Supporters don't just give Amendment 64 lip service. According to VotersEdge.org, a non-partisan group that tracks campaign financing, the Amendment 64 campaign has collected more than $1.7 million from individuals, with the majority coming from out of state. California-based entrepreneur Scott Bannister contributed a quarter-million to the campaign, and San Diego-based peace activist Lawrence Hess donated $30,000. Donations from groups supporting the measure, including the Coalition to End Marijuana Prohibition, have upped the pro-64 war chest to about $3.7 million. The largest chunk for the Campaign to Regulate Marijuana Like Alcohol came from the Washington D.C.-based Marijuana Policy Project, which donated more than $1.2 million. Drug Policy Action, a national drug-law reform organization, dropped another $65,000 in the kitty.

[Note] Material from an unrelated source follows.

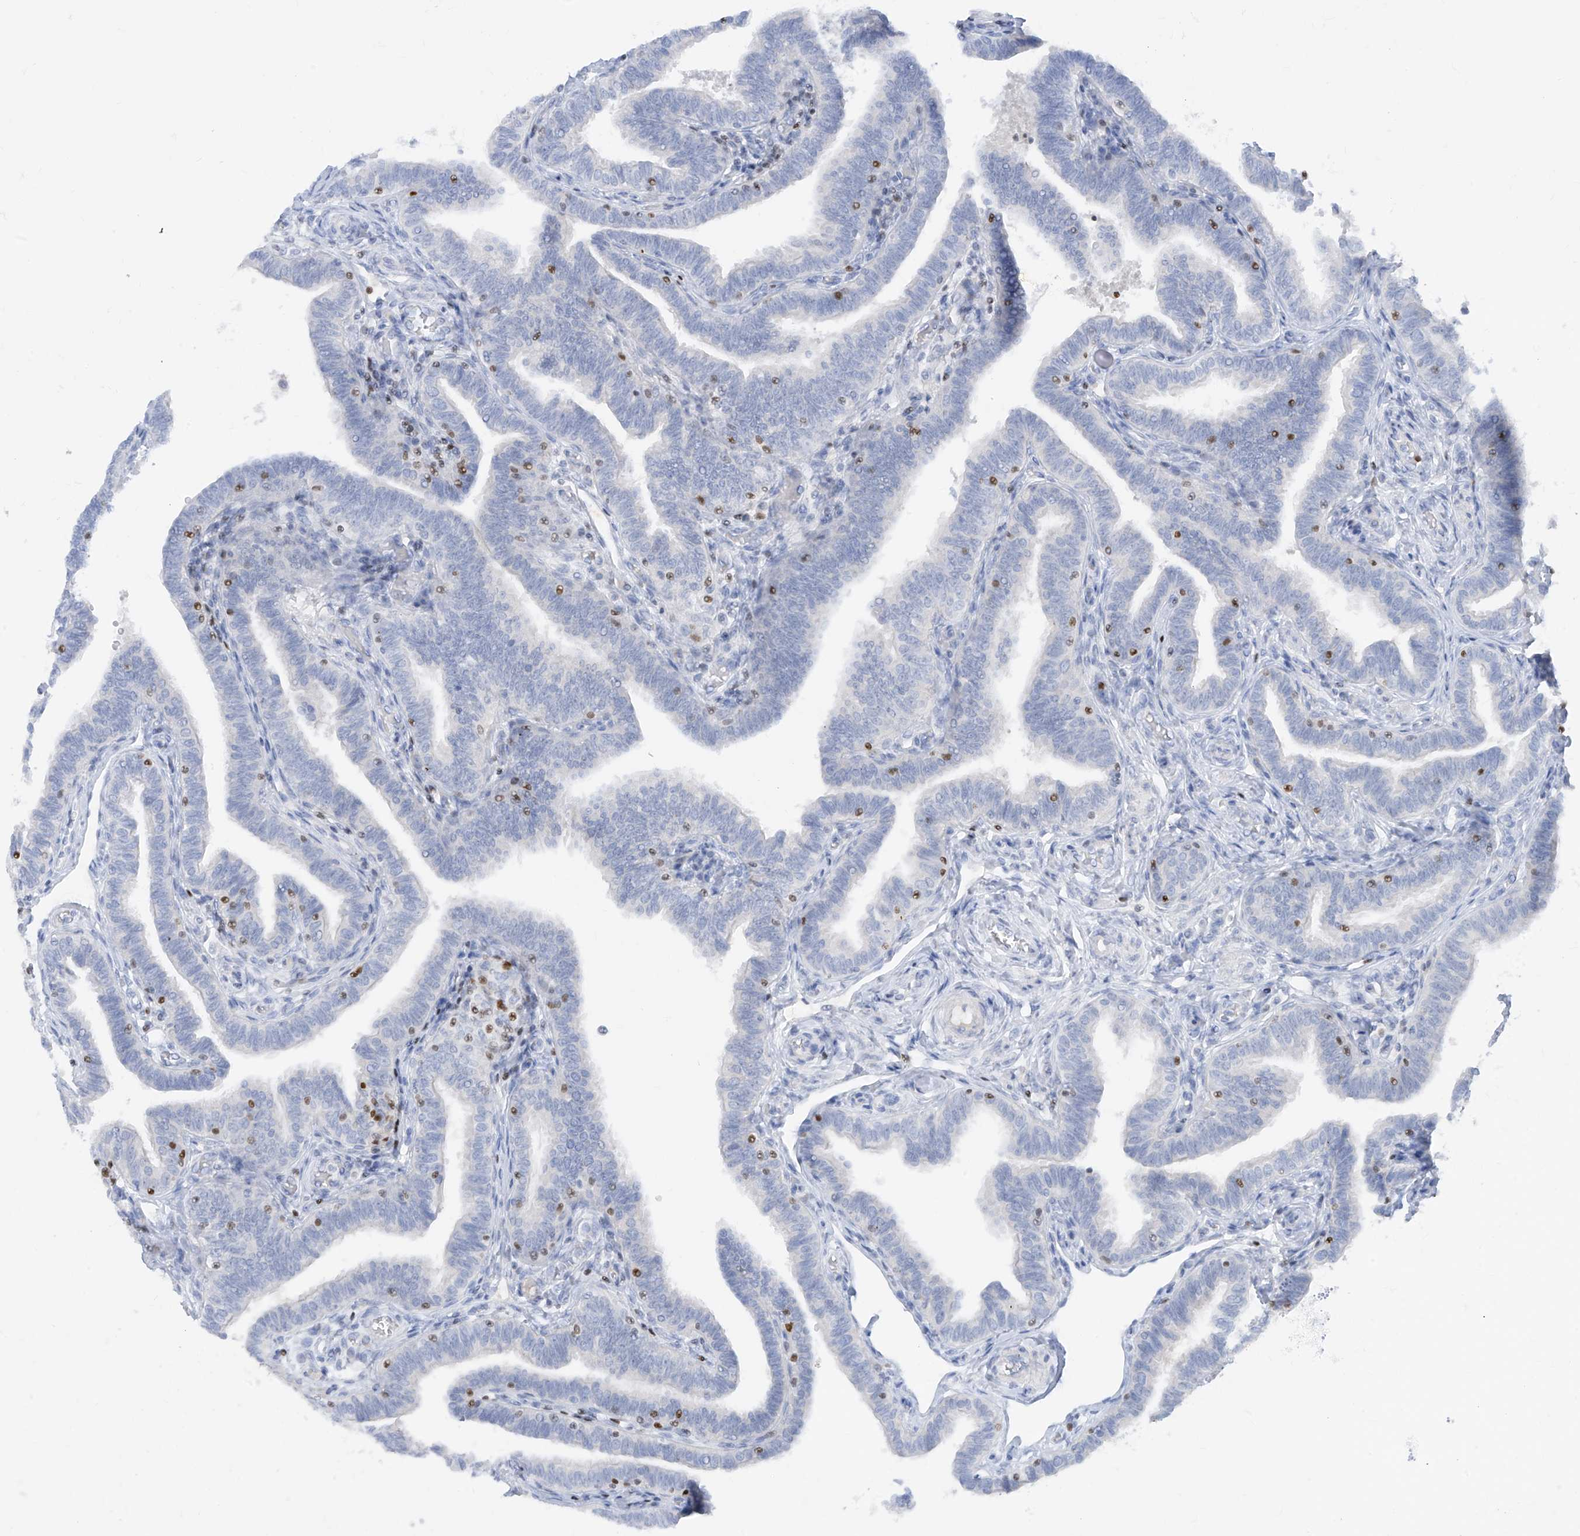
{"staining": {"intensity": "negative", "quantity": "none", "location": "none"}, "tissue": "fallopian tube", "cell_type": "Glandular cells", "image_type": "normal", "snomed": [{"axis": "morphology", "description": "Normal tissue, NOS"}, {"axis": "topography", "description": "Fallopian tube"}], "caption": "The micrograph displays no staining of glandular cells in normal fallopian tube.", "gene": "TBX21", "patient": {"sex": "female", "age": 39}}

Also noteworthy is a $50,000 donation from California-based Dr. Bronner's Magic Soaps, a contribution that echoes back to the early days of cannabis in this country. The Bronner's soaps are made from hemp oil that company head David Bronner now has to import from Canada, and with no competition, Canadian hemp producers are charging a premium. Bronner sees Amendment 64 as a way of forcing the issue of commercial hemp farming with the federal government. "Basically, we need major agricultural states to reach a critical mass," he says. "If they adopt an industrial hemp program, it will keep the pressure on Washington — to get more and more traction, so we can get industrial hemp cultivated again."
The No on 64 campaign has only a fraction of pro-64's money. Campaign director Roger Sherman says the disproportionate funding is disappointing but not surprising. "I mean, it is what it is," he says. "They benefit from a national movement, and there is a national network of donors. It's always a challenge when you are faced with that kind of opposition."
But that doesn't mean Sherman is opposed to out-of-state money. By mid-October, No on 64 had racked up almost $440,000 in donations. The largest — $157,497 — came from Florida-based Save Our Society From Drugs, a group whose website lists its mission as helping Americans "defeat ballot initiatives, statutory proposals and other attempts to 'medicalize' unsafe, ineffective and unapproved drugs such as marijuana, heroin, and crack cocaine." Focus on the Family affiliate Citizenlink ranks second with a $25,000 donation, followed by Colorado businessman Steve Mooney's $20,000. Centennial's family-operated Trice Jewelers donated $15,000.
But while their campaign fund might be overwhelmed by the pro-pot pot, "We have the right message on our side," Sherman says. "This is not the kind of issue we want embedded in our constitution. If you love Colorado, is this really the type of thing you want our state to be known for?"